While Cisco Systems is only one-fourth as big in stock market value as it was in the late 1990s, it remains the dominant manufacturer of routers and switches used by cable and telecom firms globally. The IT giant enjoys a 50% share of a business with profit margins of around 60%, according to Morningstar. Thanks in part to that business, Cisco’s earnings are expected to grow more than 10% annually for the next three to five years—20% faster than the broad market.

Meanwhile, every time you tweet, stream a high-definition movie, or update your Facebook page, there’s a good chance you’re doing so on a smartphone. Qual­comm is well positioned to benefit from that trend.
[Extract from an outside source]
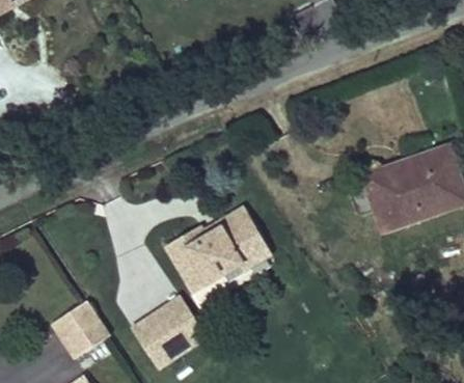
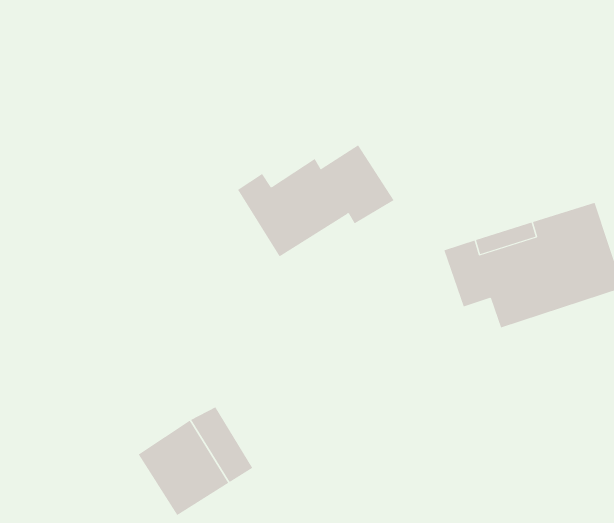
building: [166,209,275,286] -> [237,145,394,257]
building: [53,295,111,352] -> none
In addition to making mobile chips, Qualcomm owns the patents on the technology behind most 3G and 4G networks that smartphones are on, notes Eric Ver­mulm, senior portfolio manager at Stack Financial Management. The royalties the company receives generate two-thirds of its profits. And Qualcomm’s earnings are expected to grow 15% annually.

3) Or Just Buy a Fund

An added benefit of old tech is that it pays you to wait for long-term trends to develop. Verizon and AT&T have long been among the market’s biggest yielders. And they’re among the top five holdings of Technology Select Sector SPDR ETF . Morningstar estimates that the portfolio’s current dividend payouts equate to a nearly 3% annualized yield.

Another plus: The ETF holds tech’s biggest stocks. And as Ver­mulm notes, “at this late stage, large-cap blue chips with solid balance sheets are the sorts of companies we want to own.”